Silvia C.S.P. Martinson
O prédio era alto, uns quinze andares. Moderna arquitetura. Amplas sacadas.
Portas-janelas que nas sacadas davam visão plena da rua.
Era azul e se confundia com o céu resplandecente que costuma acontece nestes pagos do Mediterrâneo, em Campello um “pueblo” de Alicante- Espanha.
Frente a ele há um grande parque arborizado e provido de muitos bancos para sentar e apreciar a placidez do ambiente.
Ali me sentava quase todos os dias para ler, pensar e observar.
Em uma manhã em que me encontrava sentada, depois de minha caminhada diária, em um banco frente a este prédio a vi...
De longe me pareceu mais ou menos jovem, cabelos castanhos, curtos, que reluziam ao sol.
Devia habitar o décimo ou décimo primeiro andar. Realmente não havia como calcular corretamente.
O que me chamou a atenção do lugar em que me encontrava na praça era que: ela entrava rapidamente por uma porta desaparecendo a seguir para sair por outra em poucos minutos depois. Isto sucessivamente, sem parar, por quase uma hora.
Voltei a caminhar pela praça nos dias seguintes como sempre fazia.
Aí, então, a curiosidade já me aguçava sobremaneira e passei diariamente, ao levantar os olhos, a observar a mesma cena. Meses a fio.
Queria saber quem era e o que fazia aquela mulher.
Dirigi-me ao prédio em que morava e falei com o porteiro que pouco soube me informar dizendo que não a conhecia e que esta nunca descia à rua.
A ele lhe parecia que era casada, todavia não tinha certeza.
O tempo passou e a cena se repetiu até que um dia não mais a vi.
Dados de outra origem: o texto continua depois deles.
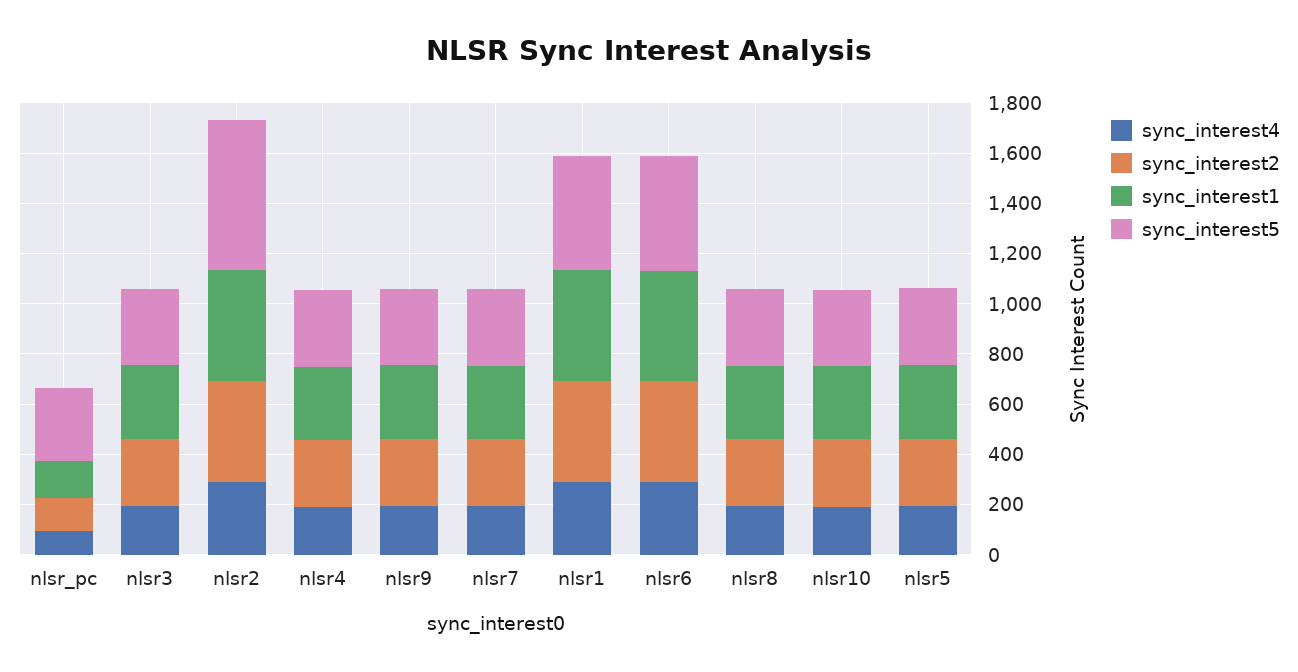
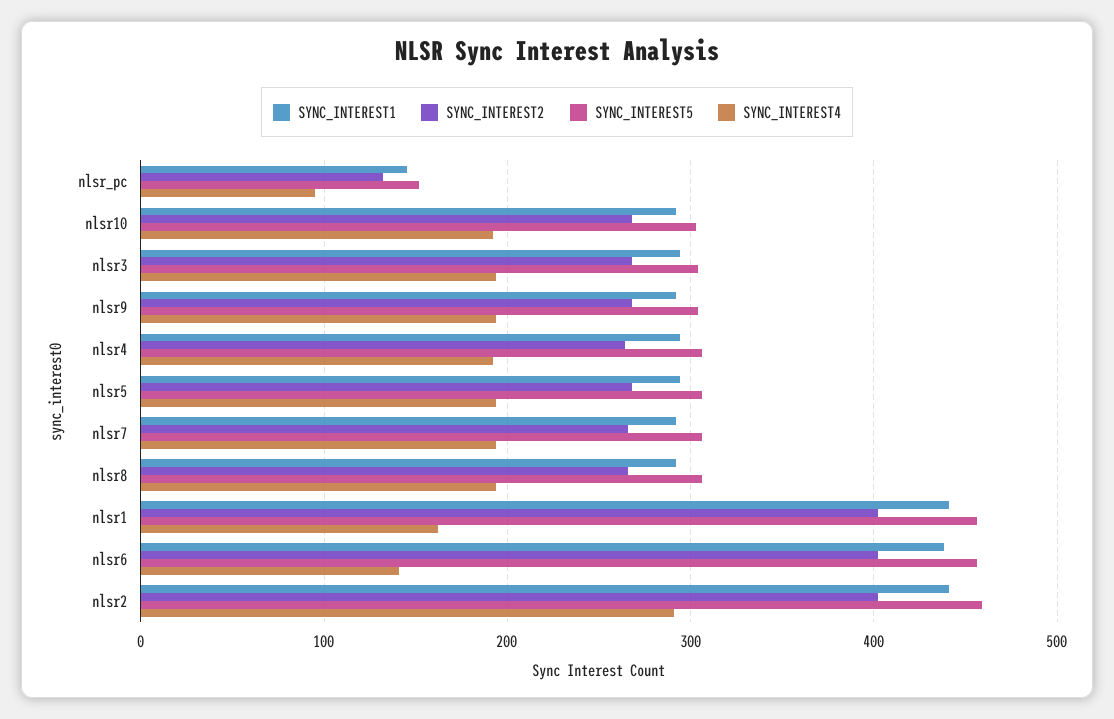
sync_interest5, nlsr_pc: 300 -> 150
sync_interest5, nlsr2: 600 -> 460
sync_interest4, nlsr1: 300 -> 160
sync_interest4, nlsr6: 300 -> 140

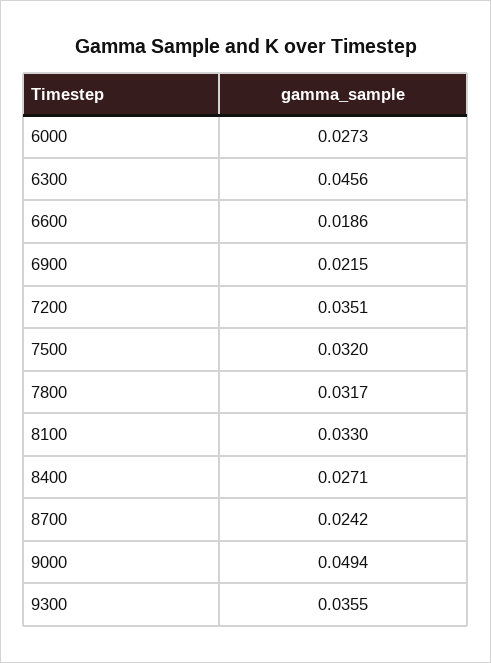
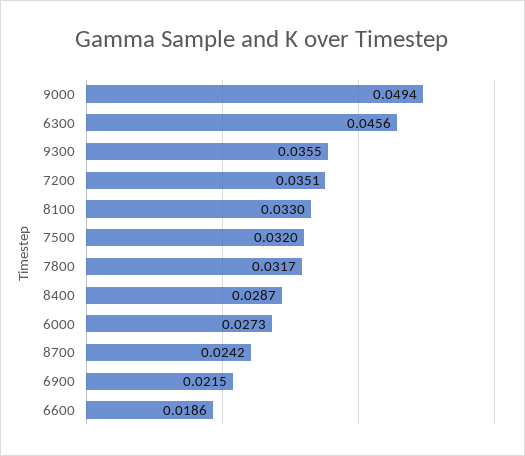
8400: 0.0271 -> 0.0287

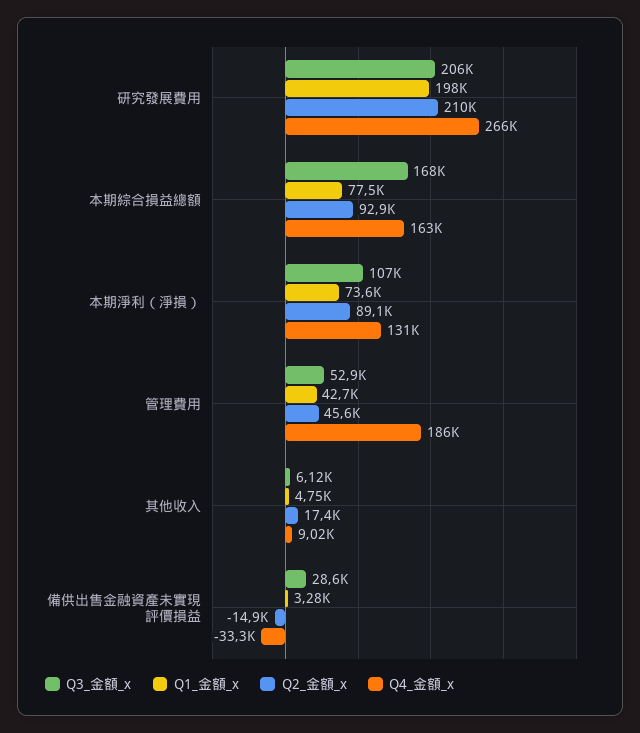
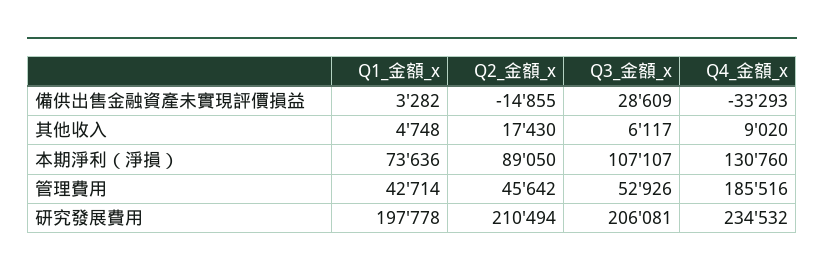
Q4_金額_x, 研究發展費用: 266000 -> 234532
Q3_金額_x, 本期綜合損益總額: 168000 -> none
Q1_金額_x, 本期綜合損益總額: 77500 -> none
Q2_金額_x, 本期綜合損益總額: 92900 -> none
Q4_金額_x, 本期綜合損益總額: 163000 -> none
Parecia-me de longe tão bonita.
Retornei ao prédio novamente e ao novo porteiro perguntei por ela.
Este era mais falador.
Contou-me então que a bela mulher vivia confinada em seu apartamento.
Que quando o marido saia trancava a porta e levava a chave com ele.
Era demasiadamente ciumento.
Um dia ao retornar a casa mais cedo encontrou em seu interior o antigo porteiro entabulando com a mulher amigável conversa.
Possuído pela desconfiança e pelo ciúme exacerbado puxou de um revólver que carregava consigo e aos dois, sem nada perguntar, matou.
Soube-se, segundo me narrava este último, que o antigo porteiro arrombara a porta, ao ouvir os gritos da mulher, para apagar um fogo que se instalara na cozinha e que logrou sucesso na empreitada.
Segundo alguns vizinhos ainda hoje se ouvem os passos da mulher a circular de um quarto a outro, sem parar, e que da praça quem olha para aquele apartamento a vê sempre da mesma forma, caminhando. Agora ao lado do antigo porteiro.
Os dois todos os dias, por uma hora, pela manhã, faça sol ou chuva, entram por uma porta e saem pela outra, caminhando, sempre caminhando...
Incrivel! Hoje pela manhã me pareceu vê-los.